_What is expected_. Once the line containing "С магазином BeOrganic.ru" is found, retype it and each line after it through the last entry below, word for word, and nothing else.

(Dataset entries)
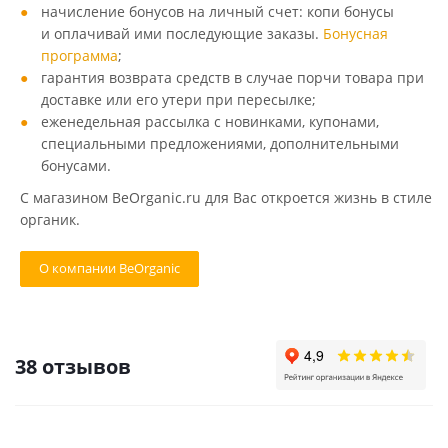
начисление бонусов на личный счет: копи бонусы
и оплачивай ими последующие заказы.
Бонусная
программа
;
гарантия возврата средств в случае порчи товара при
доставке или его утери при пересылке;
еженедельная рассылка с новинками, купонами,
специальными предложениями, дополнительными
бонусами.
С магазином BeOrganic.ru для Вас откроется жизнь в стиле
органик.
О компании BeOrganic
38 отзывов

_Reply_.
С магазином BeOrganic.ru для Вас откроется жизнь в стиле
органик.
О компании BeOrganic
38 отзывов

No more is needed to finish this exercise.